Nor, for that matter, will he ever lose sight of his beginnings. After all, here is a player who was repeatedly told that he was too short at 5ft 6in to make it as a professional footballer. "I've always had my doubters," he said, "but that's OK. There will be those who think that I am too this or too that, but the most important thing is that I know what I'm capable of. That's all that matters."

Earnshaw has let his goal-scoring, for both club and country, do the talking in the last three seasons. He has not only been a model of consistency, finding the net 19, 35 and, so far this term, 23 times, but he has also managed to take the step up the divisions effortlessly on each occasion. "Rob has now proved that he can perform at the highest level," was the view of the Wales manager Mark Hughes, a man who faced similar scrutiny when he started his career. "Size isn't everything, but equally neither is raw pace. What I like about Rob is that he does something with his speed and makes clever runs. He is a bright footballer."

Earnshaw answered many of his detractors' questions with his performance.

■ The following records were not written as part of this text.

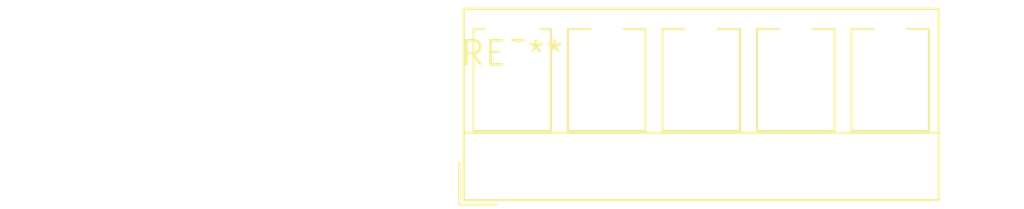
<source format=kicad_pcb>
(kicad_pcb (version 20240108) (generator pcbnew)

  (general
    (thickness 1.6)
  )

  (paper "A4")
  (layers
    (0 "F.Cu" signal)
    (31 "B.Cu" signal)
    (32 "B.Adhes" user "B.Adhesive")
    (33 "F.Adhes" user "F.Adhesive")
    (34 "B.Paste" user)
    (35 "F.Paste" user)
    (36 "B.SilkS" user "B.Silkscreen")
    (37 "F.SilkS" user "F.Silkscreen")
    (38 "B.Mask" user)
    (39 "F.Mask" user)
    (40 "Dwgs.User" user "User.Drawings")
    (41 "Cmts.User" user "User.Comments")
    (42 "Eco1.User" user "User.Eco1")
    (43 "Eco2.User" user "User.Eco2")
    (44 "Edge.Cuts" user)
    (45 "Margin" user)
    (46 "B.CrtYd" user "B.Courtyard")
    (47 "F.CrtYd" user "F.Courtyard")
    (48 "B.Fab" user)
    (49 "F.Fab" user)
    (50 "User.1" user)
    (51 "User.2" user)
    (52 "User.3" user)
    (53 "User.4" user)
    (54 "User.5" user)
    (55 "User.6" user)
    (56 "User.7" user)
    (57 "User.8" user)
    (58 "User.9" user)
  )

  (setup
    (pad_to_mask_clearance 0)
    (pcbplotparams
      (layerselection 0x00010fc_ffffffff)
      (plot_on_all_layers_selection 0x0000000_00000000)
      (disableapertmacros false)
      (usegerberextensions false)
      (usegerberattributes false)
      (usegerberadvancedattributes false)
      (creategerberjobfile false)
      (dashed_line_dash_ratio 12.000000)
      (dashed_line_gap_ratio 3.000000)
      (svgprecision 4)
      (plotframeref false)
      (viasonmask false)
      (mode 1)
      (useauxorigin false)
      (hpglpennumber 1)
      (hpglpenspeed 20)
      (hpglpendiameter 15.000000)
      (dxfpolygonmode false)
      (dxfimperialunits false)
      (dxfusepcbnewfont false)
      (psnegative false)
      (psa4output false)
      (plotreference false)
      (plotvalue false)
      (plotinvisibletext false)
      (sketchpadsonfab false)
      (subtractmaskfromsilk false)
      (outputformat 1)
      (mirror false)
      (drillshape 1)
      (scaleselection 1)
      (outputdirectory "")
    )
  )

  (net 0 "")

  (footprint "TerminalBlock_RND_205-00279_1x05_P5.00mm_Vertical" (layer "F.Cu") (at 0 0))

)

</source>
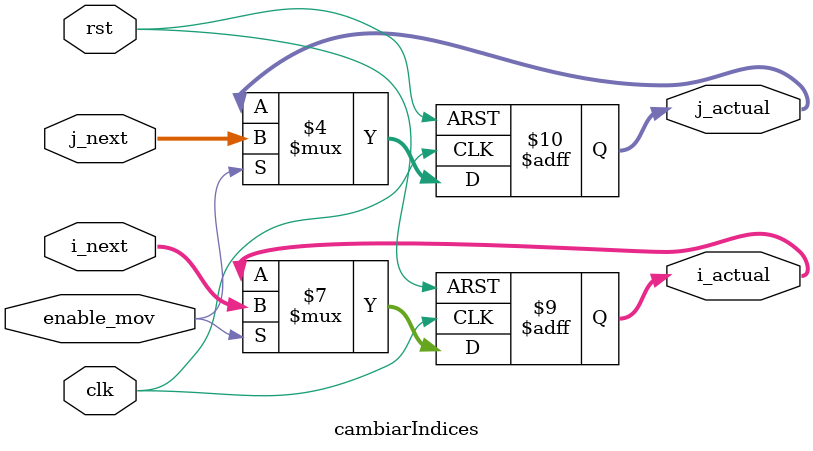
<source format=sv>
module cambiarIndices (
	input reg [2:0] i_next, j_next, input enable_mov, clk, rst,
	output reg [2:0] i_actual, j_actual
);

	always_ff @(negedge clk or negedge rst) begin
		if (!rst) begin
			i_actual = 0;
			j_actual = 0;
		end else if (enable_mov) begin
			i_actual = i_next;
			j_actual = j_next;
		end
	end

endmodule

</source>
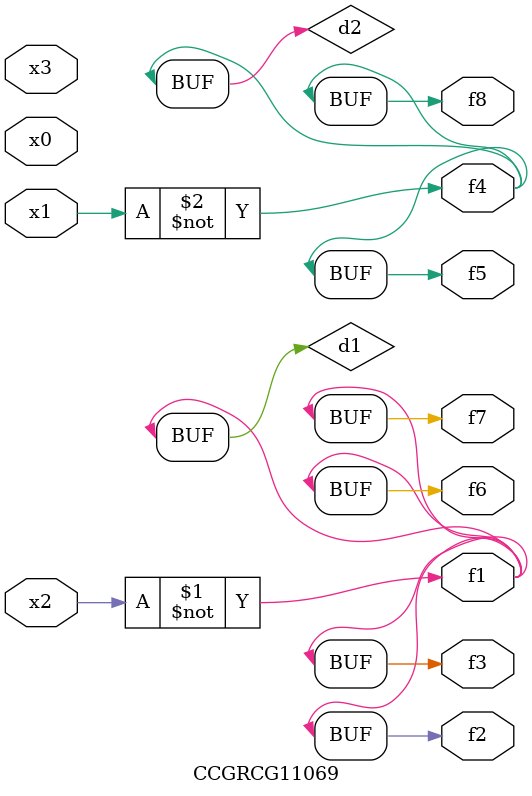
<source format=v>
module CCGRCG11069(
	input x0, x1, x2, x3,
	output f1, f2, f3, f4, f5, f6, f7, f8
);

	wire d1, d2;

	xnor (d1, x2);
	not (d2, x1);
	assign f1 = d1;
	assign f2 = d1;
	assign f3 = d1;
	assign f4 = d2;
	assign f5 = d2;
	assign f6 = d1;
	assign f7 = d1;
	assign f8 = d2;
endmodule

</source>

Granted, this was "only" Scotland, but the variety of his three strikes proved his quality. "Rob made a statement on Wednesday night," Hughes confirmed, "there is no doubt about that. And, with his talent, there is no reason why he can't be a starter for the national team."

The former Wales front man, John Toshack, went a step further. "Earnshaw has to play, irrespective of who is fit," he said. "The hardest thing in football is to score, and six international goals in 10 games is saying something. I think Earnshaw has earned the right to be an automatic choice for Wales. I would guess Craig Bellamy will be very concerned."

Toshack is probably right to suggest that Earnshaw will be pushing John Hartson and Bellamy hard for a place in the team when the Germany 2006 World Cup qualifiers get under way in September (or earlier if Wales sneak into Euro 2004 if Uefa decide to expel the Russians when the Welsh appeal is heard on 19 March).

But the 22-year-old is by no means the finished article; for a start, he has yet to be tested in the Premiership. "Rob would be the first to admit he still has a lot to learn," Hughes said, "but he's hungry and willing to listen. He'll want to play in the top flight sooner rather than later, but I don't think there is a panic yet. He is at a club where he is happy and that shows on the pitch. I'd guess Rob will want to see whether Cardiff can gain promotion [from the First Division] this season and then he will take stock in the summer."

Toshack, though, is among those who believe that Earnshaw will no longer be plying his trade in the Principality next season. "If he keeps going the way he is then it is going to be very difficult for Cardiff City to hold on to him," the former Liverpool striker said. "The lad's like a little ball of electricity and he deserves to be on the biggest stage of all."

The consensus is that, should Premiership clubs offer him the chance, Earnshaw will shine. "Earnie can score goals at any level," the Wales captain, Gary Speed, said, "and he's good enough to make it. I know people go on about his height, but I actually think that's an advantage for him because defenders can't get hold of him. He might be small, but he's still a handful."